In the entries below, how many lines contain the string "тока"? Respond with the number only.

Start of DATA EXCERPTS

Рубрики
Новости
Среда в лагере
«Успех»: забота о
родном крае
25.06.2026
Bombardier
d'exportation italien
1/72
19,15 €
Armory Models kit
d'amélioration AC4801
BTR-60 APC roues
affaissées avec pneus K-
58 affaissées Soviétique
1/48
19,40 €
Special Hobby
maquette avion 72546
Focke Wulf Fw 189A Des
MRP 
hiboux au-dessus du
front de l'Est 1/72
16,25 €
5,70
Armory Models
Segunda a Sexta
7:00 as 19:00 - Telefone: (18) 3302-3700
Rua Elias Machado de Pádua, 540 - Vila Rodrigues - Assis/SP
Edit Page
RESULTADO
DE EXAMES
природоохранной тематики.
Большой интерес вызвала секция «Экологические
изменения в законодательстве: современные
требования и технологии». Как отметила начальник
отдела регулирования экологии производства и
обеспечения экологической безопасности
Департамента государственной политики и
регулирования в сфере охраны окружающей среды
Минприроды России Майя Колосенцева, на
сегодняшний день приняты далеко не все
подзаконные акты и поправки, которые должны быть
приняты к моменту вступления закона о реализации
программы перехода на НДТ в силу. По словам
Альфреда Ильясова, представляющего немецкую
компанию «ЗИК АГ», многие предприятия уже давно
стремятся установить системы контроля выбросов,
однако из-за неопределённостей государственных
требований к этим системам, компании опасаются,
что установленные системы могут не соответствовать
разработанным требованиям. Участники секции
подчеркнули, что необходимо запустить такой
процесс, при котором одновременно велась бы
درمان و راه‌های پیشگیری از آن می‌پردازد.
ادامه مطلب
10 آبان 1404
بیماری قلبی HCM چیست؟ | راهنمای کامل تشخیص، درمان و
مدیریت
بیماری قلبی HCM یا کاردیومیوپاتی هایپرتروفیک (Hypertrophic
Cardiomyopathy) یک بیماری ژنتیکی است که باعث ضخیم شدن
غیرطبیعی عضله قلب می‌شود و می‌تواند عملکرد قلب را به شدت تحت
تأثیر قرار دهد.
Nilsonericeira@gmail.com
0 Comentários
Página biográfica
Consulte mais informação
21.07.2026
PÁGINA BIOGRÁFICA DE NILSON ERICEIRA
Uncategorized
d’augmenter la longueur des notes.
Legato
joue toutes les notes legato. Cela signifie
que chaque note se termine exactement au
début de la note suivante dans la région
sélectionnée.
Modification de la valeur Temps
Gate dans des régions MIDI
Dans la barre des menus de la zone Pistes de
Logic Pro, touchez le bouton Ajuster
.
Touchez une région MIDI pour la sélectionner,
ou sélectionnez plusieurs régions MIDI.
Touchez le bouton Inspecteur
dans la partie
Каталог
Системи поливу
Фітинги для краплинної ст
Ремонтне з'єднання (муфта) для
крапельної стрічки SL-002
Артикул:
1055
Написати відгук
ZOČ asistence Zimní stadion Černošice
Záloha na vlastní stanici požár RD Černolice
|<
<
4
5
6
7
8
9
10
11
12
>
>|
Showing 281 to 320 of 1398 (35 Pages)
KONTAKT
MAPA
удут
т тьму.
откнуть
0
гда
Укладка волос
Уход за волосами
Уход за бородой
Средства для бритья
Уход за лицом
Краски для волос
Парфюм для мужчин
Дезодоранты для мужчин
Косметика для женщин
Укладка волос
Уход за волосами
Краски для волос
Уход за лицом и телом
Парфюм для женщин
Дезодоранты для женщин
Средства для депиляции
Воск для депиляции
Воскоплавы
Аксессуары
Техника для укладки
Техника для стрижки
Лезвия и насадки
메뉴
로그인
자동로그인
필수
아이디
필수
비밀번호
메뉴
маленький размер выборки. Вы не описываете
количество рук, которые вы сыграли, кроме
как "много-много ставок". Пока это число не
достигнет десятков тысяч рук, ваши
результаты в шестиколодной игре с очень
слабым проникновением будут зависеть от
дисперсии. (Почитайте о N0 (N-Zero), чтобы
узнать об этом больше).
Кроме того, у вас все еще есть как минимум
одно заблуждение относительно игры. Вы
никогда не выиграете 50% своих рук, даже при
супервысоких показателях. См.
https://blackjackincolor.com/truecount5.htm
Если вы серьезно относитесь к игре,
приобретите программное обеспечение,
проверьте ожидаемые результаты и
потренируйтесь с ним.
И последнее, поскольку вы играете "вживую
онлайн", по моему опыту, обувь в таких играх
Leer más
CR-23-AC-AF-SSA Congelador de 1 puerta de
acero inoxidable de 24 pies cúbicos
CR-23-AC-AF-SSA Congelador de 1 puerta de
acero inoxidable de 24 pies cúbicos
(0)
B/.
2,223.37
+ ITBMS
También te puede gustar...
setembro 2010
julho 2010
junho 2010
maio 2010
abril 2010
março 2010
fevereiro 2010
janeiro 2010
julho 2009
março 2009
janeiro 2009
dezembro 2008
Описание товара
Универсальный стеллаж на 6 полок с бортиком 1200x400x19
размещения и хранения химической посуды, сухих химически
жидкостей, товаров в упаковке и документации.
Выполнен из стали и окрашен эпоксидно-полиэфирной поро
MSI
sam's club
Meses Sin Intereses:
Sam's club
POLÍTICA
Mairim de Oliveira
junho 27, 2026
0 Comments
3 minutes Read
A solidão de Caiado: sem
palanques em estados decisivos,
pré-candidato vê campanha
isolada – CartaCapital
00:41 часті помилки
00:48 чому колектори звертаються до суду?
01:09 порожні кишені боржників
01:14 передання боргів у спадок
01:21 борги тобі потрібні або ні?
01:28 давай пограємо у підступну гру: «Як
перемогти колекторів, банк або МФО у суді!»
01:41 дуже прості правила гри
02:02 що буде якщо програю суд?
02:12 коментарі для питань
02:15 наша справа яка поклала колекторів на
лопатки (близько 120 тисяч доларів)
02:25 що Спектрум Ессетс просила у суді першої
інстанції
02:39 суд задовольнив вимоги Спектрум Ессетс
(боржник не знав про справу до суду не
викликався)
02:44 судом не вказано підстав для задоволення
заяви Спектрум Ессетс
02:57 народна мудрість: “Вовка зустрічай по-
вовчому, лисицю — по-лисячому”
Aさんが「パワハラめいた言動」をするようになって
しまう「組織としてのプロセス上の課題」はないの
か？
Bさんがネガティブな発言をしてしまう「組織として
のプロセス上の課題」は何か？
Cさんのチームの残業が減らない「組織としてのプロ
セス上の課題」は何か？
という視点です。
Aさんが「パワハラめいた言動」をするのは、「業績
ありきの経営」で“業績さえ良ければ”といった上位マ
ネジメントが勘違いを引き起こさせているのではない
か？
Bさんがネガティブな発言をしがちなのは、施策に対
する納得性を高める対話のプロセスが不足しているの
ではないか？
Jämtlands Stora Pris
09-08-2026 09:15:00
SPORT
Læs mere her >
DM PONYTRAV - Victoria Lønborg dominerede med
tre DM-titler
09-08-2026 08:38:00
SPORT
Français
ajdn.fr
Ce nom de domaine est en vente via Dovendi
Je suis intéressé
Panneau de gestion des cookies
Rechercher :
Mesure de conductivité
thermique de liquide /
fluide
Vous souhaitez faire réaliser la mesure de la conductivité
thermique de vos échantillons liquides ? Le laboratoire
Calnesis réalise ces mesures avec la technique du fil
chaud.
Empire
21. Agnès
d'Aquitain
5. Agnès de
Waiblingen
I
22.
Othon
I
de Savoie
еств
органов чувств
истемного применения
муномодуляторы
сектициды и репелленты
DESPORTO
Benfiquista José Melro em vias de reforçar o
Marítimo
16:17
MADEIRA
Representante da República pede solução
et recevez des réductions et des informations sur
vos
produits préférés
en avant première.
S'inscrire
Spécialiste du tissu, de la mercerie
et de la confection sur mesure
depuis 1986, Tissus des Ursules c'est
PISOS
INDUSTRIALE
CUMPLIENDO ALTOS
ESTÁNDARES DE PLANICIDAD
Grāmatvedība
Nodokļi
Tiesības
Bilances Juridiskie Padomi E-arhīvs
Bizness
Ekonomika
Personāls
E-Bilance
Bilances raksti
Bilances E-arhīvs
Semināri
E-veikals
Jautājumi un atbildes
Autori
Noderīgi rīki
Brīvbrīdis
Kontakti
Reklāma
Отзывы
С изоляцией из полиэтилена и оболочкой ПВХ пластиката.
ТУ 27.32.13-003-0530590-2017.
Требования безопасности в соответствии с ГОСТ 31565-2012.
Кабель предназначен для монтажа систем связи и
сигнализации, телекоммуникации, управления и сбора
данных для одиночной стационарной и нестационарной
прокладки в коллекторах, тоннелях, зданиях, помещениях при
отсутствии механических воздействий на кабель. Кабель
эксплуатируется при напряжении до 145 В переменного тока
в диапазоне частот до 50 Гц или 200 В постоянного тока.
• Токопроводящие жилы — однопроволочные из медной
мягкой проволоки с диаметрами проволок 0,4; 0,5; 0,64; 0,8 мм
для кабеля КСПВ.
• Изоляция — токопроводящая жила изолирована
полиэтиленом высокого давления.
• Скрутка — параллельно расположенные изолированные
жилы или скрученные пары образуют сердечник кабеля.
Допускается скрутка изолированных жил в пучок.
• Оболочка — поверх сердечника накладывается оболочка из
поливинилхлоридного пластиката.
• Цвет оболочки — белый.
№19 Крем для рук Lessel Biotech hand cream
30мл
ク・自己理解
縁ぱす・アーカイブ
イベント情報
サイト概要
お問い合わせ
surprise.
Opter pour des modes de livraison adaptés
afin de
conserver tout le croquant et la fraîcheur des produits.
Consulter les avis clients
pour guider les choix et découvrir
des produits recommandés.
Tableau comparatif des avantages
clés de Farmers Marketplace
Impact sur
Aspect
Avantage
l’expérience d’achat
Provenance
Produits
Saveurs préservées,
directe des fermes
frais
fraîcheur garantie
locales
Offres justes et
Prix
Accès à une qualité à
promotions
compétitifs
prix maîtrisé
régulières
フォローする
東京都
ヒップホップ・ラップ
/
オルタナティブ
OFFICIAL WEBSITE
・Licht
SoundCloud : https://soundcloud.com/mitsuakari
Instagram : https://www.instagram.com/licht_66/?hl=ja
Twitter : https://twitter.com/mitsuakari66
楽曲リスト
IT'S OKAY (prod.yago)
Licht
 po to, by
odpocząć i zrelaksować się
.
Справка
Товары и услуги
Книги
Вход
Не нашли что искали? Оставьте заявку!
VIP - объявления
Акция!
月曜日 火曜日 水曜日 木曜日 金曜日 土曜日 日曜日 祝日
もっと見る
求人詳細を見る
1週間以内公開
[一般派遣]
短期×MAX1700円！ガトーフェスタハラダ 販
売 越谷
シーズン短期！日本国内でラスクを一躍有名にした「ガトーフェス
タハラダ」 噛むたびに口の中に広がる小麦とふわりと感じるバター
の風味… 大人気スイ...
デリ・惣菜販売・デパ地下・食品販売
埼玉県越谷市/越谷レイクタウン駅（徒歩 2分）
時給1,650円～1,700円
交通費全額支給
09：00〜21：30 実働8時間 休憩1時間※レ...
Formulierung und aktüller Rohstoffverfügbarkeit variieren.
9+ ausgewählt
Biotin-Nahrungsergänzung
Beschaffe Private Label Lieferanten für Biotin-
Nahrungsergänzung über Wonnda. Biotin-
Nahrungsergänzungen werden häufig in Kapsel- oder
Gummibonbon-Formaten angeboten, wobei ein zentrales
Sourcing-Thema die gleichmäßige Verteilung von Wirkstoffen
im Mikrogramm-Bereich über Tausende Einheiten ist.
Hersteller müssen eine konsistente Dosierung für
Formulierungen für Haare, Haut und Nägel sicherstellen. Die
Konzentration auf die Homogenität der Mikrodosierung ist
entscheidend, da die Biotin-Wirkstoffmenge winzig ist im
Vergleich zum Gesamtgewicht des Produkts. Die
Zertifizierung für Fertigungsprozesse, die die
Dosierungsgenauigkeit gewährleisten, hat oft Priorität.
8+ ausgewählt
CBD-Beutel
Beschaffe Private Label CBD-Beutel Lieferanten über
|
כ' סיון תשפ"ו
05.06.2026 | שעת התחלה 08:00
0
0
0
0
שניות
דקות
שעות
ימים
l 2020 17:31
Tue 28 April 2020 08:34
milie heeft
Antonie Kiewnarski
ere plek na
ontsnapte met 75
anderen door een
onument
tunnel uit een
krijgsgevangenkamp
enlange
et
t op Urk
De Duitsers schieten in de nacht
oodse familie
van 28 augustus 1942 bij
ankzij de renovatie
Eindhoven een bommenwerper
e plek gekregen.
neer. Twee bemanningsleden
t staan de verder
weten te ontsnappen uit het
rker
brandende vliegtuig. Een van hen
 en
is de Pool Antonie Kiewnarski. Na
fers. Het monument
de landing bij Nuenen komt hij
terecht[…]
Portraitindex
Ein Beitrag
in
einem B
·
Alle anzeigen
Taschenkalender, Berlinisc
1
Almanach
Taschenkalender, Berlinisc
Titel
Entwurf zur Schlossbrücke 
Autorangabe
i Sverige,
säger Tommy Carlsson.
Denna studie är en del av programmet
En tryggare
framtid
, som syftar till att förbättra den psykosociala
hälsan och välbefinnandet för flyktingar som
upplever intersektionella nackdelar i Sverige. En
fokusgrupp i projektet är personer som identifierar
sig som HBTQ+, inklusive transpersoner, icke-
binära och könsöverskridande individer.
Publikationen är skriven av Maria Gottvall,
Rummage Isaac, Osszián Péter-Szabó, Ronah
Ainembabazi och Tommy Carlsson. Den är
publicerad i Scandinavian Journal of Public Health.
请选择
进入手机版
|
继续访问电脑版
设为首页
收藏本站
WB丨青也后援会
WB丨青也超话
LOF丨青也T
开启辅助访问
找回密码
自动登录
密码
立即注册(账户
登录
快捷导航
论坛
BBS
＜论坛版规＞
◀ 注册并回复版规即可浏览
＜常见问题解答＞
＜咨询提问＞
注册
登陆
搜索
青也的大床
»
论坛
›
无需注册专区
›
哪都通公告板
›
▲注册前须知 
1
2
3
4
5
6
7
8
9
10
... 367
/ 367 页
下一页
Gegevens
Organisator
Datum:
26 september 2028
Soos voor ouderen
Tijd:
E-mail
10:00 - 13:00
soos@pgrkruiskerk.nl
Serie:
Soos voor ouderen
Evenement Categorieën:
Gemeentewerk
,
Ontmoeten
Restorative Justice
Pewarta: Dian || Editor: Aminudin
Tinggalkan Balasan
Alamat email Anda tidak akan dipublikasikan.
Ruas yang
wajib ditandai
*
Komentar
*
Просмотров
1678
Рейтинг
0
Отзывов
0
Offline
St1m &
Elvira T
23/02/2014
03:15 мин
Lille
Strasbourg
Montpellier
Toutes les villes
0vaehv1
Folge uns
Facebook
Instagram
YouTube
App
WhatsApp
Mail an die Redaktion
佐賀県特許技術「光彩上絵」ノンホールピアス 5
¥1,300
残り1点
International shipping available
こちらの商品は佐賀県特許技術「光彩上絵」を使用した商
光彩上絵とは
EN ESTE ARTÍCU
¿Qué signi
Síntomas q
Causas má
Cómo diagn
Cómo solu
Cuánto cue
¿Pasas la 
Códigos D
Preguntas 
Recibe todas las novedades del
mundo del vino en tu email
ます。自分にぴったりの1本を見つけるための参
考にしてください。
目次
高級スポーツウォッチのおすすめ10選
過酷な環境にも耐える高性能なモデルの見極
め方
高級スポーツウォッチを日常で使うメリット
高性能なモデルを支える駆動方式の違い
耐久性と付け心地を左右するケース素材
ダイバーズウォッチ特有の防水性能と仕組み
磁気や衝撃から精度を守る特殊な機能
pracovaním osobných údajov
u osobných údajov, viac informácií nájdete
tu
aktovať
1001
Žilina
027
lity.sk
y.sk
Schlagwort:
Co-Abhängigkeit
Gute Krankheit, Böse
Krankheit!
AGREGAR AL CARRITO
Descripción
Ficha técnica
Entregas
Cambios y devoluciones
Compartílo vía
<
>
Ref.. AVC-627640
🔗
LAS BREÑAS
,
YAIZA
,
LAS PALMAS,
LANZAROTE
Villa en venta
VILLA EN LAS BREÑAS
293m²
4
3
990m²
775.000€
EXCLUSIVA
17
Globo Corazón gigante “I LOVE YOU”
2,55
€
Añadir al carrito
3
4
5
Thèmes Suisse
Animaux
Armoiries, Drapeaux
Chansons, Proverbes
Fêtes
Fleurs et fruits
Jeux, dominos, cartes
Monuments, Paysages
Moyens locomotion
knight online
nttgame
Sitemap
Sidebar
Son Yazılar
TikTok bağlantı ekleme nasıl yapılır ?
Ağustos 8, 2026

End of DATA EXCERPTS

■ **COMPLETED TASK**
2